Presentato in mondovisione, con la diretta online, e in pompa magna alla sede ACI di Milano, al cospetto del presidente dello stesso ACI Milano, Geronimo La Russa; del sindaco Beppe Sala; dell’ad di Stellantis, Carlos Tavares; con il capo di Alfa Romeo, Jean-Philippe Imparato, a fare gli onori di casa, il crossover con la denominazione “Milano” è comunque rimasto in bella mostra sulla cartellonistica ben visibile nelle vie centrali della metropoli.

 

È stato ribattezzato “Junior”, ma quello che più conta sono il modello e i suoi contenuti. E il nuovo nome diventa un dettaglio. A dire il vero, che si chiamasse “Milano” il nuovo modello di Alfa Romeo era noto a tutti da metà dicembre, come anche che sarebbe stato prodotto in Polonia, nell’ex fabbrica Fca di Tychy. E nessuno aveva detto niente fino a pochi giorni prima e in concomitanza del lancio ufficiale.

 

Quindi si è scatenato l’inferno, con un’ondata di polemiche sempre più aspre parallelamente al progressivo crescere delle tensioni tra Stellantis e il Governo italiano a causa del modo con cui l’ad Tavares gestisce il sistema produttivo del Paese e l’assenza di una visione chiara sui futuri modelli da destinare alle fabbriche.

 

Eppure, che la baby Alfa Romeo, insieme alla baby Jeep Avenger, dovessero nascere in Polonia, se la memoria non mi inganna, era già stato deciso ai tempi della FCA. Decisione poi confermata anche dal management di Stellantis una bontà conclusa la fusione FCA-PSA. Tornando al cambio del nome, personalmente ritengo sbagliata la mossa di Stellantis.
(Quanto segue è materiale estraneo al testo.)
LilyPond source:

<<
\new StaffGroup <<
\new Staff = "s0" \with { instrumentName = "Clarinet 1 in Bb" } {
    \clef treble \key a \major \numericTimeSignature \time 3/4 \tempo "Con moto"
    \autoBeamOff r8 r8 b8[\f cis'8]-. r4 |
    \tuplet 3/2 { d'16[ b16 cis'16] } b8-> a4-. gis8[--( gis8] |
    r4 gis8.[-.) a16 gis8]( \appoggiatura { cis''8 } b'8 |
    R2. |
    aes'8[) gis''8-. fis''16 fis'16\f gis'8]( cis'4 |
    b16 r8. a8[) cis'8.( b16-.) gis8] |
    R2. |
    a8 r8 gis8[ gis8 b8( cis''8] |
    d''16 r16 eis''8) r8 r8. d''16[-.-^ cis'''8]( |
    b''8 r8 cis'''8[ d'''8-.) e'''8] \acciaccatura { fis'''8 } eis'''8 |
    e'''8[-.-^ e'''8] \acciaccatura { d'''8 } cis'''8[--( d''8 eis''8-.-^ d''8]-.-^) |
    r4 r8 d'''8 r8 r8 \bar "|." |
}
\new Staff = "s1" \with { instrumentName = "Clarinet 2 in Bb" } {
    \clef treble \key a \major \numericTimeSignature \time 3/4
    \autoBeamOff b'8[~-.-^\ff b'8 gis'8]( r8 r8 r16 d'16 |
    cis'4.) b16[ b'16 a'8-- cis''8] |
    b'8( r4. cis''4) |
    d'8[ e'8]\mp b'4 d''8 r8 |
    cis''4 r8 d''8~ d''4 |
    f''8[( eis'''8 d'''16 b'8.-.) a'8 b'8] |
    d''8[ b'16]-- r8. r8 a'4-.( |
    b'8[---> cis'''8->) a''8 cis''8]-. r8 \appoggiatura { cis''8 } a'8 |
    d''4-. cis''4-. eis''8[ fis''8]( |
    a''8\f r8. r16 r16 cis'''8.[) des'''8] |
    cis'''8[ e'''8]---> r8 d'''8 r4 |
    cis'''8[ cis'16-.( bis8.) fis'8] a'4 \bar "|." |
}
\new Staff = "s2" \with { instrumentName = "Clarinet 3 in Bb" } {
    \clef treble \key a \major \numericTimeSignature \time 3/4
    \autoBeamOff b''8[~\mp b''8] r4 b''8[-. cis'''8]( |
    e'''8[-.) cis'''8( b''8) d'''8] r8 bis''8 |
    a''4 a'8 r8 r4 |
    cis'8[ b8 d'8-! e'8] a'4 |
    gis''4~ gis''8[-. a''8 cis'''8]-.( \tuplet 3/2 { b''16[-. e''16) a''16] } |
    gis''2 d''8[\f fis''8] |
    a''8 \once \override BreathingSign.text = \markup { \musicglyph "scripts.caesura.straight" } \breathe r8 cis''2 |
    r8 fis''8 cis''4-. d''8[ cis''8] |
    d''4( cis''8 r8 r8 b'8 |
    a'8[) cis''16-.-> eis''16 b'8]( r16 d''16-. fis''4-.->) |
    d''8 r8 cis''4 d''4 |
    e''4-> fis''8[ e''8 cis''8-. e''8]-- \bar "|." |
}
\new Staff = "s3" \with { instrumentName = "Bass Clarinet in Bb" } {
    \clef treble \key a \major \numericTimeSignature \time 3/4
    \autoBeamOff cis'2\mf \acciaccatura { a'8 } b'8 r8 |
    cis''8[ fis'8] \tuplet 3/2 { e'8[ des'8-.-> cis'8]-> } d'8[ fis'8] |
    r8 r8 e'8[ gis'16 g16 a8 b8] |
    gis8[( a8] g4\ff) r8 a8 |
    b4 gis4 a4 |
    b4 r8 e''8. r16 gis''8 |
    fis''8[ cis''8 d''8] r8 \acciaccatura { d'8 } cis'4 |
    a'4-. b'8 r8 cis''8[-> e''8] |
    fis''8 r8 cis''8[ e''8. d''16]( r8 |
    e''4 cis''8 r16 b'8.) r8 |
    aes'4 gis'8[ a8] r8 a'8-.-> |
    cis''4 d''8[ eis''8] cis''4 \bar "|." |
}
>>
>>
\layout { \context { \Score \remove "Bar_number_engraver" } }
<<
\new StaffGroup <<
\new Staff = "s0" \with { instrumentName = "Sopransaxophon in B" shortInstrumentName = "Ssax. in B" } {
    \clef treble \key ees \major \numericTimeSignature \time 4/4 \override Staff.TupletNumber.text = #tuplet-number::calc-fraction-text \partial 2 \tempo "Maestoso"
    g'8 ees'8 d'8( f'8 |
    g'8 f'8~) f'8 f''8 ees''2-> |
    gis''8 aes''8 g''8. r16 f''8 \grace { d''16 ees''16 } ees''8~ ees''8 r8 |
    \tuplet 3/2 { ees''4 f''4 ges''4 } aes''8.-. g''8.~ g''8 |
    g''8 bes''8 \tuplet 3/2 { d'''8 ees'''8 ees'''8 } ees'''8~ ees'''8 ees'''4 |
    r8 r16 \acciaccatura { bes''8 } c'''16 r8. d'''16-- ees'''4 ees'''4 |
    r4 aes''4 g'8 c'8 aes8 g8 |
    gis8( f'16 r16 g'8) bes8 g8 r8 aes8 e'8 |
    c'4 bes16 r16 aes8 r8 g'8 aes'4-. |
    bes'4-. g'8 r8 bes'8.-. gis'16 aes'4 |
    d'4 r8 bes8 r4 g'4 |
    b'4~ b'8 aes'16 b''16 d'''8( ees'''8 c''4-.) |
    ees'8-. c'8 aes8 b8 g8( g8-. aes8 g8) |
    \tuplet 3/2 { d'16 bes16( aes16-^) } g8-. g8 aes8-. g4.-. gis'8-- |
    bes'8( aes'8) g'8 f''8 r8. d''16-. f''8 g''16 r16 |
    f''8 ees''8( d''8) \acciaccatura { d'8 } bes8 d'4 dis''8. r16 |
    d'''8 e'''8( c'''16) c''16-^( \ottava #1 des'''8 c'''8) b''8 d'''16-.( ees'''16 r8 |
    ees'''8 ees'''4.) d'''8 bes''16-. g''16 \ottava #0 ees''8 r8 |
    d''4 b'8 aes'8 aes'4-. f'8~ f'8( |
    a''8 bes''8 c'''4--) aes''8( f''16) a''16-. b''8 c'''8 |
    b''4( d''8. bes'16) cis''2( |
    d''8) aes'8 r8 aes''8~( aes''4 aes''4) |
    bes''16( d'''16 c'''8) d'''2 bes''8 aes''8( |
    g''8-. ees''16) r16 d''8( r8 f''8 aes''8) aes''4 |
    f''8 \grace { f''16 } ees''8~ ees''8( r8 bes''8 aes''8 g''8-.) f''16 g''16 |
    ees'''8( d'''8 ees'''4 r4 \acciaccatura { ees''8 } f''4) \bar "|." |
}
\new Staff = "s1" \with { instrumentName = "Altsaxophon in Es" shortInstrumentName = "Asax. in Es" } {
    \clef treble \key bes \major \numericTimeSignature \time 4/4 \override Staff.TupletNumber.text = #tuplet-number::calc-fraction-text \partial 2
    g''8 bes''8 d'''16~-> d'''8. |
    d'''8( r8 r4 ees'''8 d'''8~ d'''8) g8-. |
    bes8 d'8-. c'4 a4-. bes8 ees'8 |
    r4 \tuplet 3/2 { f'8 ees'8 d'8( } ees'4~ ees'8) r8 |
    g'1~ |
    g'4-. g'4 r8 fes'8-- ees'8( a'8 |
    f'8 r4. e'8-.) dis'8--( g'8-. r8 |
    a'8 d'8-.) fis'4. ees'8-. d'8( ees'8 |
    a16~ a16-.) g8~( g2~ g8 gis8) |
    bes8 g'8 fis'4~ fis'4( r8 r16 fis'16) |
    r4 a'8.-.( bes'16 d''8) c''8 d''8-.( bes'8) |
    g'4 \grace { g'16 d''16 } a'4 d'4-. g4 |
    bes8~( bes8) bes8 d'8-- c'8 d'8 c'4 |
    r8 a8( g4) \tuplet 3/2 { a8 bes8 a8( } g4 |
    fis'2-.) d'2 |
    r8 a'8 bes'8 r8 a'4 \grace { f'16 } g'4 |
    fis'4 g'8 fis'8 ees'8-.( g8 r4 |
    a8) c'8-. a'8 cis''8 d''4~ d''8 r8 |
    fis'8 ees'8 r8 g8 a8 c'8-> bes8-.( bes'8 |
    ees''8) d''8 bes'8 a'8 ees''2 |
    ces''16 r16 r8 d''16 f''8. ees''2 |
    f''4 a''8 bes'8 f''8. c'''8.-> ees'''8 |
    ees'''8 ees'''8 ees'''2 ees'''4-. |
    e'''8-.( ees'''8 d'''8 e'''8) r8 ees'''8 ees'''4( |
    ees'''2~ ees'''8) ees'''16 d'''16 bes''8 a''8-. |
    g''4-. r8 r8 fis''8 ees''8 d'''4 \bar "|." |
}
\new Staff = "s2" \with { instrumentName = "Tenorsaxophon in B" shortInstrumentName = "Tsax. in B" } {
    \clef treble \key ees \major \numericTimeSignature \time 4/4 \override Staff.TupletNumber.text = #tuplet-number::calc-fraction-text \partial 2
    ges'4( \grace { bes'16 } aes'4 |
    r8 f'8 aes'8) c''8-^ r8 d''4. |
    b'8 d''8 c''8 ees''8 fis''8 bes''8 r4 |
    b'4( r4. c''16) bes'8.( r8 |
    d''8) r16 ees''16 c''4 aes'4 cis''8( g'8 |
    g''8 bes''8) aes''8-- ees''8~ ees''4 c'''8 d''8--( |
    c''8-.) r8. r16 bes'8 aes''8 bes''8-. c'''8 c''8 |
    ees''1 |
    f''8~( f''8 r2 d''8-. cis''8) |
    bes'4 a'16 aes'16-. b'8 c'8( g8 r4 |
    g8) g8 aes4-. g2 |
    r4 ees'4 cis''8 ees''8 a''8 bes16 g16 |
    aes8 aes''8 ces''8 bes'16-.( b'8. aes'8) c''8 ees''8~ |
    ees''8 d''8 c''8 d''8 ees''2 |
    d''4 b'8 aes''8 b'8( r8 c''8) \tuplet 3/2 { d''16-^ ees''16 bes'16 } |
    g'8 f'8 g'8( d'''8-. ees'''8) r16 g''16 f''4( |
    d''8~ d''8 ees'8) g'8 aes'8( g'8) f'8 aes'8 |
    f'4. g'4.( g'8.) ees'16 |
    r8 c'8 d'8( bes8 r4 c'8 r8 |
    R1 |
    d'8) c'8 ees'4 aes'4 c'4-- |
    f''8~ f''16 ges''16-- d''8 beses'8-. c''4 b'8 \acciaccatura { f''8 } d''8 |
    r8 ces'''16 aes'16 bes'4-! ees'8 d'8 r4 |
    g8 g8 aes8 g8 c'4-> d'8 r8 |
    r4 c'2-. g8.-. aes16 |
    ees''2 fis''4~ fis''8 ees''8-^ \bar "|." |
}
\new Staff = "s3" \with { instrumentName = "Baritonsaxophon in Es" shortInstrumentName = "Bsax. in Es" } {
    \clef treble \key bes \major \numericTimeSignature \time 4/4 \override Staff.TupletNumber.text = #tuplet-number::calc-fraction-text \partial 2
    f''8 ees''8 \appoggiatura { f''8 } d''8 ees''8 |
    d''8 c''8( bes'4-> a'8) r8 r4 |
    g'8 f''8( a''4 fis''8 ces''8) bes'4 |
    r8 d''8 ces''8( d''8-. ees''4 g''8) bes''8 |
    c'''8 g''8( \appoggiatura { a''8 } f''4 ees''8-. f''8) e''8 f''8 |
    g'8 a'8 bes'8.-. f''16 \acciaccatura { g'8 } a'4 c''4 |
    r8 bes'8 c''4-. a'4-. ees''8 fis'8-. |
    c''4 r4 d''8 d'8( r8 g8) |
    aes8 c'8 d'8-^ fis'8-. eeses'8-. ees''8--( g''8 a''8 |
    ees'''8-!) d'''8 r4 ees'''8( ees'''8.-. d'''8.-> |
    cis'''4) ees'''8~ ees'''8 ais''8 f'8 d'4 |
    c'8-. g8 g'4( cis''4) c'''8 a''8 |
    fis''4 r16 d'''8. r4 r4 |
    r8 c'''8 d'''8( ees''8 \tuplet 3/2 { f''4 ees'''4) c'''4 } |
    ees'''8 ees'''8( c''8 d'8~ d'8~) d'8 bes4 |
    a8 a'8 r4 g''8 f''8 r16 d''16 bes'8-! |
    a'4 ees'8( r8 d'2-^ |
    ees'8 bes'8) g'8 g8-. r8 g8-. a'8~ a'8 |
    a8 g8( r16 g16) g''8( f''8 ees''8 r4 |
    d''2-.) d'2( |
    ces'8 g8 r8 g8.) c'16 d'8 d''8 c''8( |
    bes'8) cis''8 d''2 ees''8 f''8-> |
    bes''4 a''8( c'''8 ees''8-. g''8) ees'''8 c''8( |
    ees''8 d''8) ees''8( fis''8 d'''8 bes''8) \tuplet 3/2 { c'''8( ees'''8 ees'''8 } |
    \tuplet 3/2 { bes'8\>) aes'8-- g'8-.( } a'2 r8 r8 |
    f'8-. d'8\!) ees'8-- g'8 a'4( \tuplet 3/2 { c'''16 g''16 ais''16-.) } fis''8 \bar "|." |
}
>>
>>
Io avrei mantenuto il nome Milano, lasciando perdere polemiche e critiche che, come accade sempre, nel giro di un paio di settimane sarebbero cadute nel dimenticatoio.

 

Una Alfa Romeo targata Milano avrebbe portato in giro per il mondo il blasone della metropoli, capitale della moda, del design, dell’economia e dell’innovazione. “Junior”? Mi ricorda la mitica GT 1300 Junior di quando ero ragazzo. Tutta diversa come caratteristiche rispetto al modello al quale è stato abbinato questo storico nome.

 

E poi, diciamo la verità, e allargando il discorso anche agli altri marchi, le auto di nuova generazione si assomigliano, per varie ragioni, in po’ tutte e mantenere i legami con le origini è un’operazione sempre più complessa. Il passato, con i suoi capolavori, che non torna più, e che personalmente, mi manca tantissimo.